Enfin, le quatrième niveau est la mesure de l'impact. L'objectif n'est pas d'être "moderne" — c'est de livrer plus de valeur métier, plus vite, avec une meilleure qualité systémique. Cela suppose de définir des indicateurs adaptés : pas seulement la vélocité sprint, mais la réduction des délais de coordination, la qualité du Context Engineering (couverture, précision, fraîcheur), la trajectoire de la dette technique dans le temps.
Ce que ce changement signifie pour l'avenir du développement logiciel
La Sandwich Team, le Product Engineer, le Compound Engineering — ce ne sont pas des concepts isolés. Ils forment un système cohérent qui répond à une question fondamentale : quelle est la nature du travail de développement logiciel à l'ère des agents IA ?
La réponse qui se dessine est celle-ci : le développement logiciel devient une activité principalement cognitive et stratégique. La partie mécanique — écrire du code, assembler des composants, tester des configurations — se délègue progressivement à la machine.
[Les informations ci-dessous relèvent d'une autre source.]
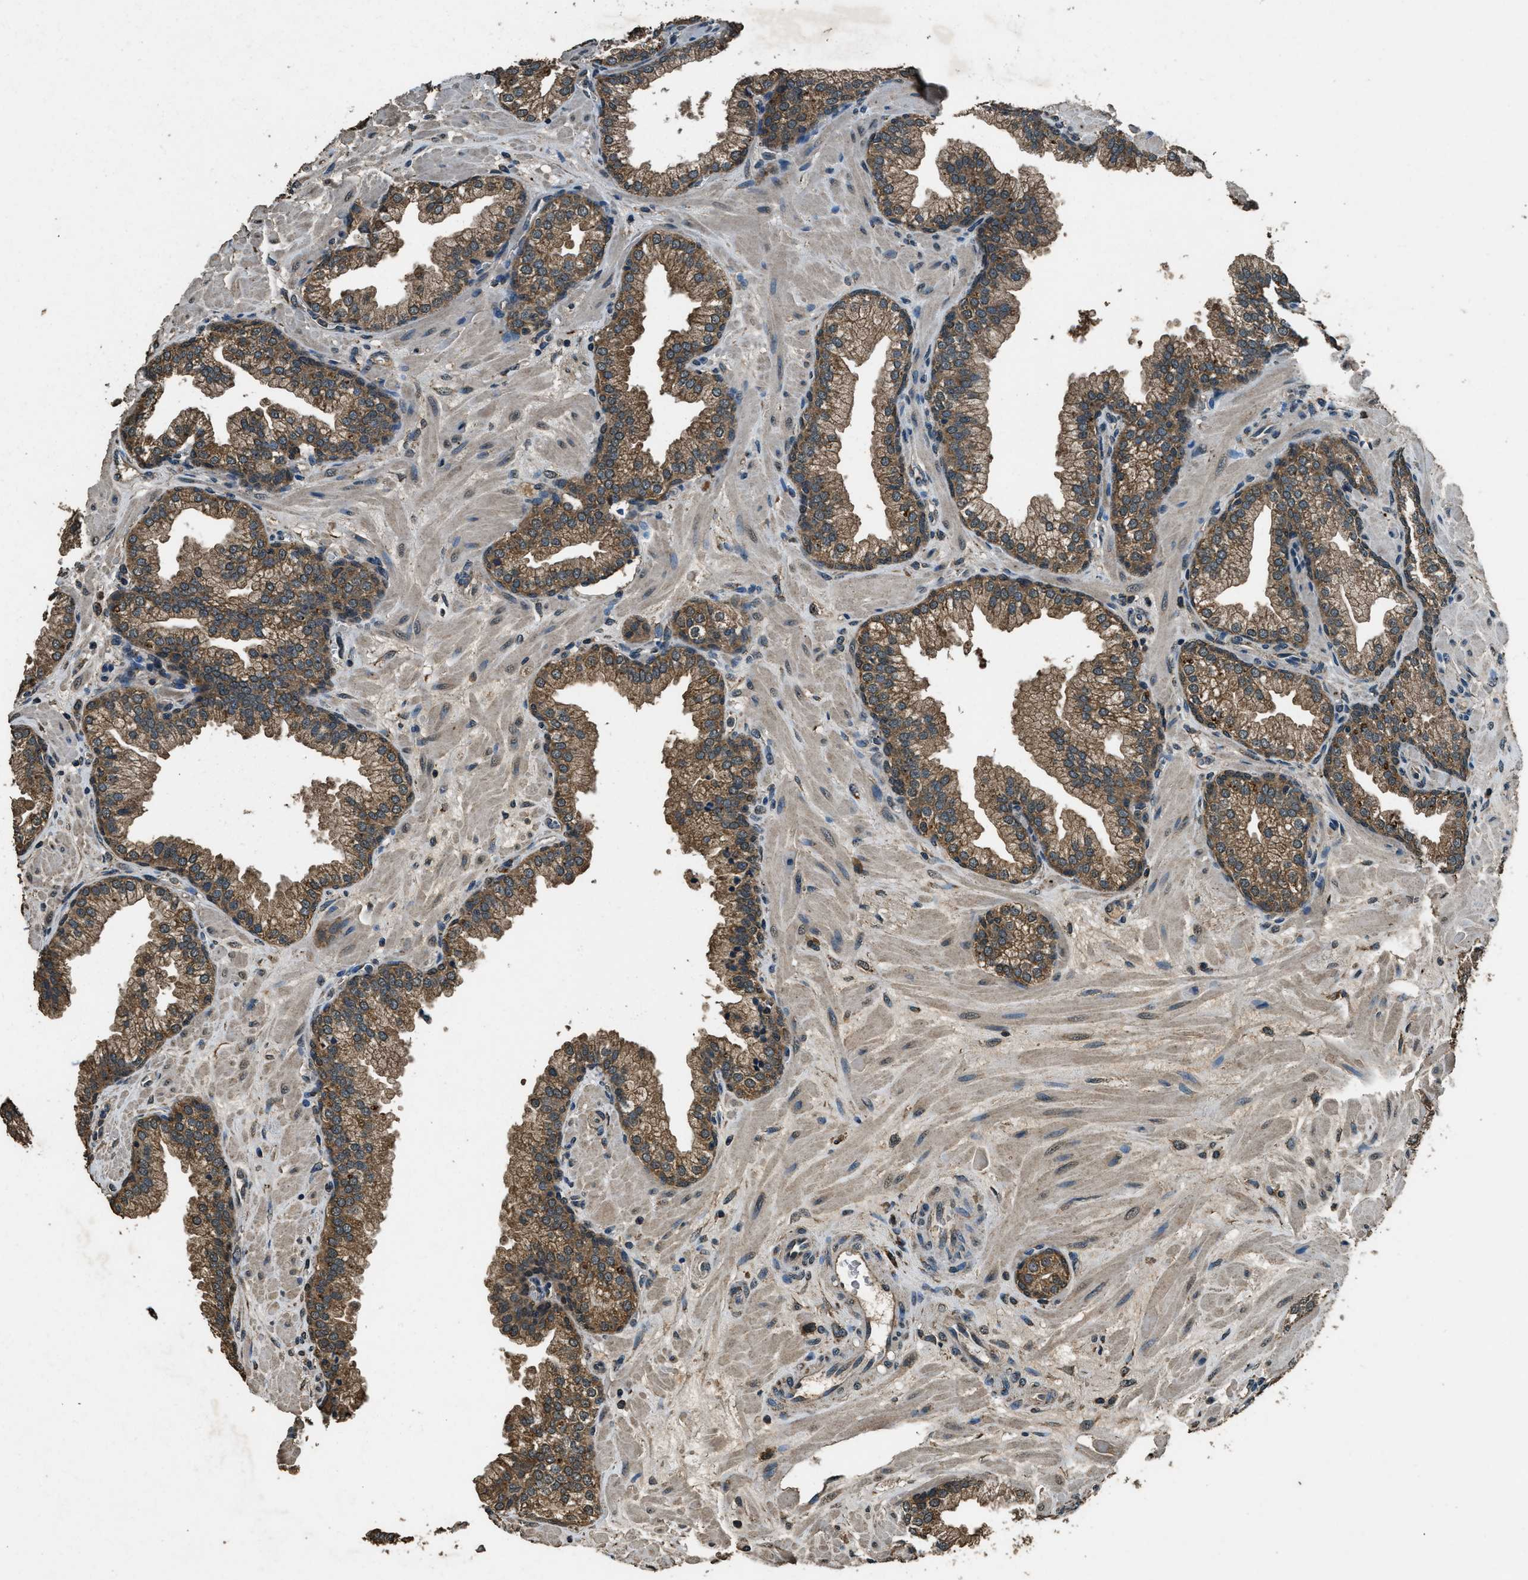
{"staining": {"intensity": "weak", "quantity": ">75%", "location": "cytoplasmic/membranous"}, "tissue": "prostate", "cell_type": "Glandular cells", "image_type": "normal", "snomed": [{"axis": "morphology", "description": "Normal tissue, NOS"}, {"axis": "morphology", "description": "Urothelial carcinoma, Low grade"}, {"axis": "topography", "description": "Urinary bladder"}, {"axis": "topography", "description": "Prostate"}], "caption": "Protein staining demonstrates weak cytoplasmic/membranous expression in about >75% of glandular cells in benign prostate. The staining was performed using DAB (3,3'-diaminobenzidine), with brown indicating positive protein expression. Nuclei are stained blue with hematoxylin.", "gene": "SALL3", "patient": {"sex": "male", "age": 60}}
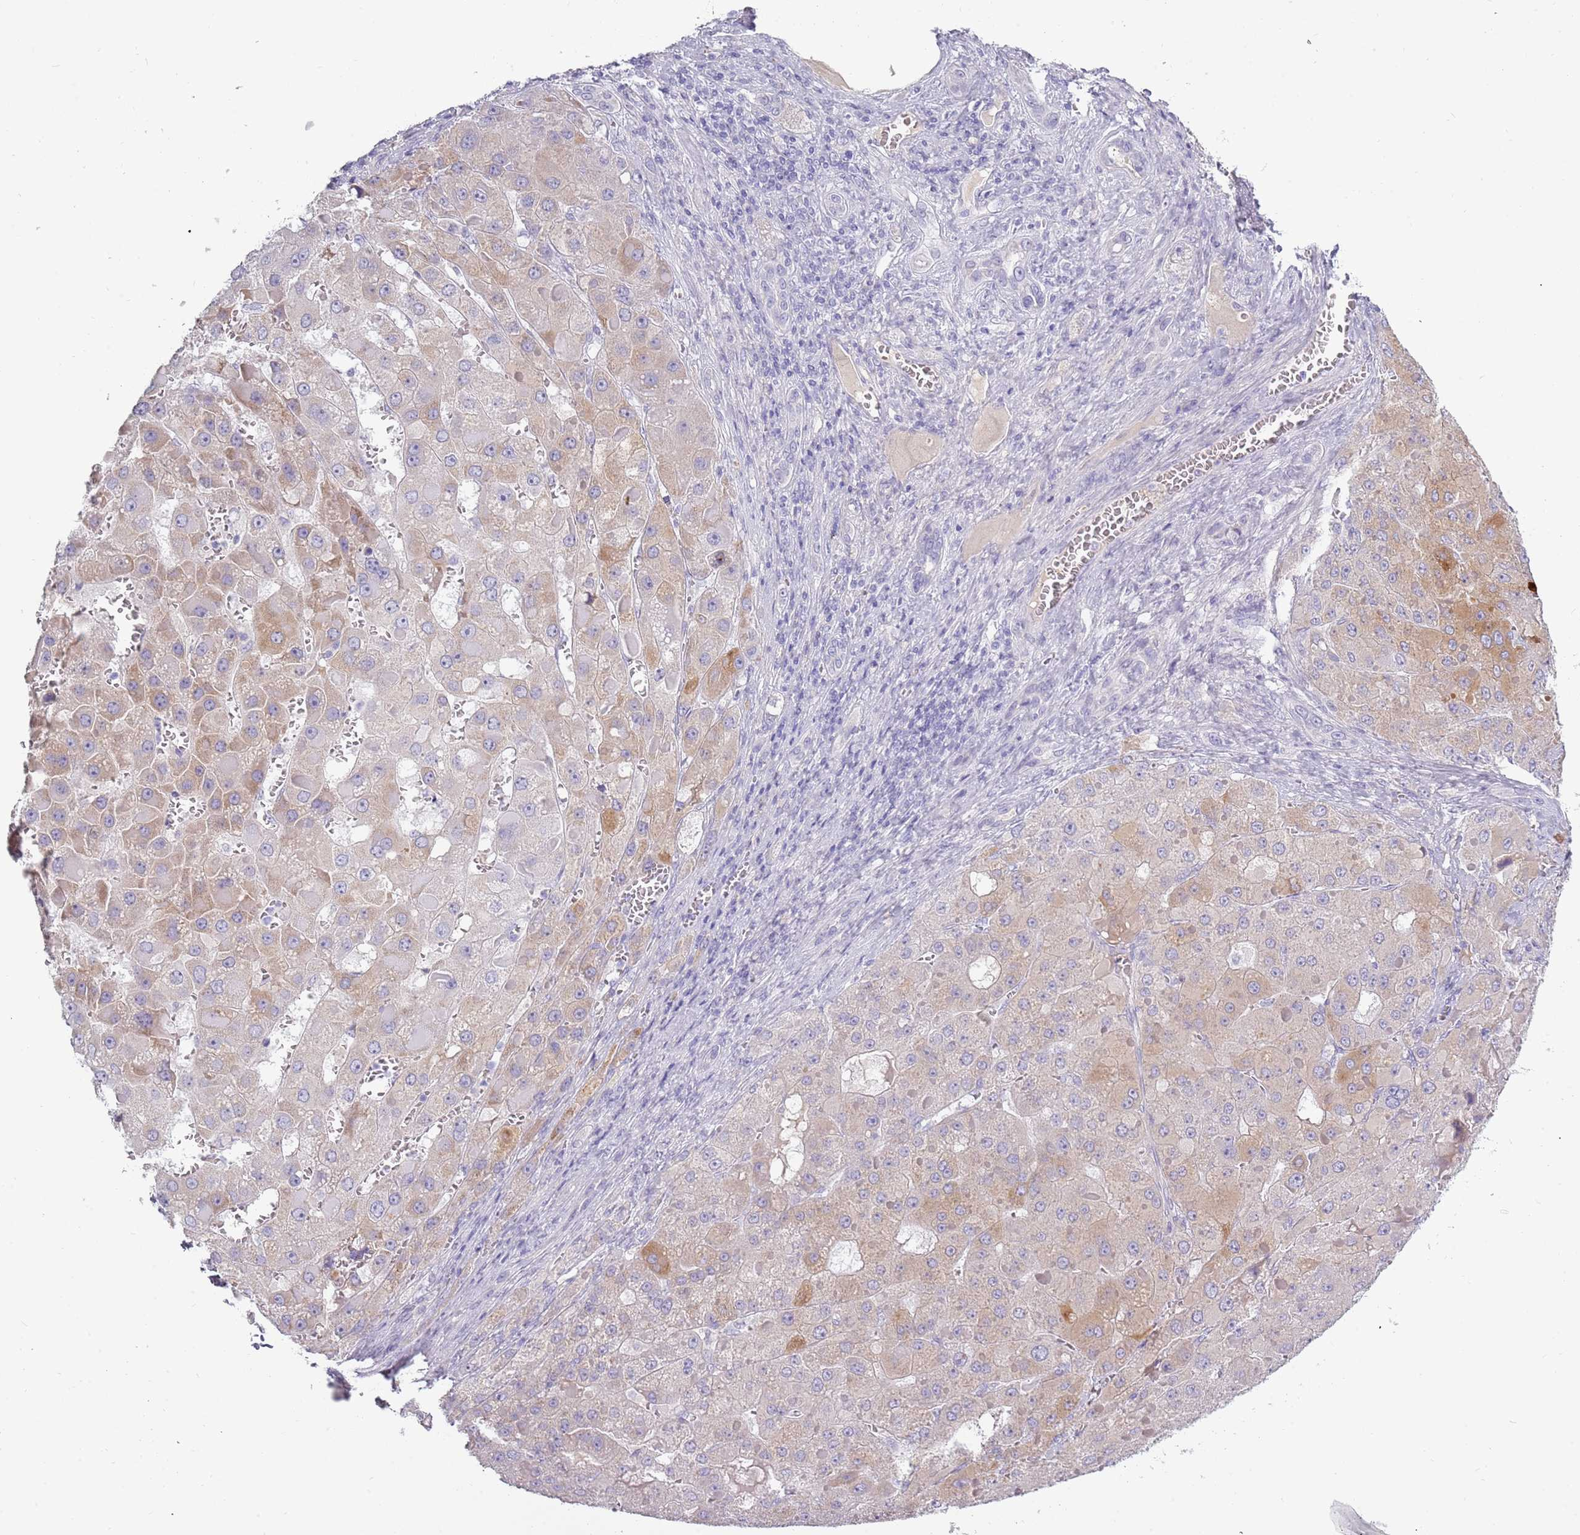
{"staining": {"intensity": "weak", "quantity": "<25%", "location": "cytoplasmic/membranous"}, "tissue": "liver cancer", "cell_type": "Tumor cells", "image_type": "cancer", "snomed": [{"axis": "morphology", "description": "Carcinoma, Hepatocellular, NOS"}, {"axis": "topography", "description": "Liver"}], "caption": "High power microscopy photomicrograph of an IHC image of liver hepatocellular carcinoma, revealing no significant expression in tumor cells. (DAB (3,3'-diaminobenzidine) immunohistochemistry, high magnification).", "gene": "TNFRSF6B", "patient": {"sex": "female", "age": 73}}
Ce qui reste irréductiblement humain, c'est la compréhension du problème, la définition des contraintes, le jugement sur la qualité, et la responsabilité des décisions d'architecture.
Cela ne signifie pas que les développeurs disparaissent — bien au contraire. Cela signifie que leur rôle monte en abstraction et en valeur. Un bon Product Engineer dans une Sandwich Team produit potentiellement autant de valeur qu'une équipe entière d'hier — non pas parce qu'il travaille plus, mais parce qu'il travaille à un niveau d'abstraction différent, avec des outils qui démultiplient son impact.
Pour les organisations, l'enjeu est de saisir cette opportunité sans tomber dans deux erreurs symétriques : ne rien changer (et perdre le bénéfice d'un saut de productivité historique) ou changer trop vite et trop brutalement (et créer de la désorganisation sans construire les nouvelles fondations). La trajectoire raisonnable est une transformation progressive, outillée, accompagnée — avec une vision claire de la cible et une discipline rigoureuse sur la méthode.
C'est exactement la mission que SFEIR se donne avec sa stratégie AI for IT : aider les organisations à passer du code à la valeur, des silos au flux, de la production à l'orchestration. Pas en dix ans. Maintenant.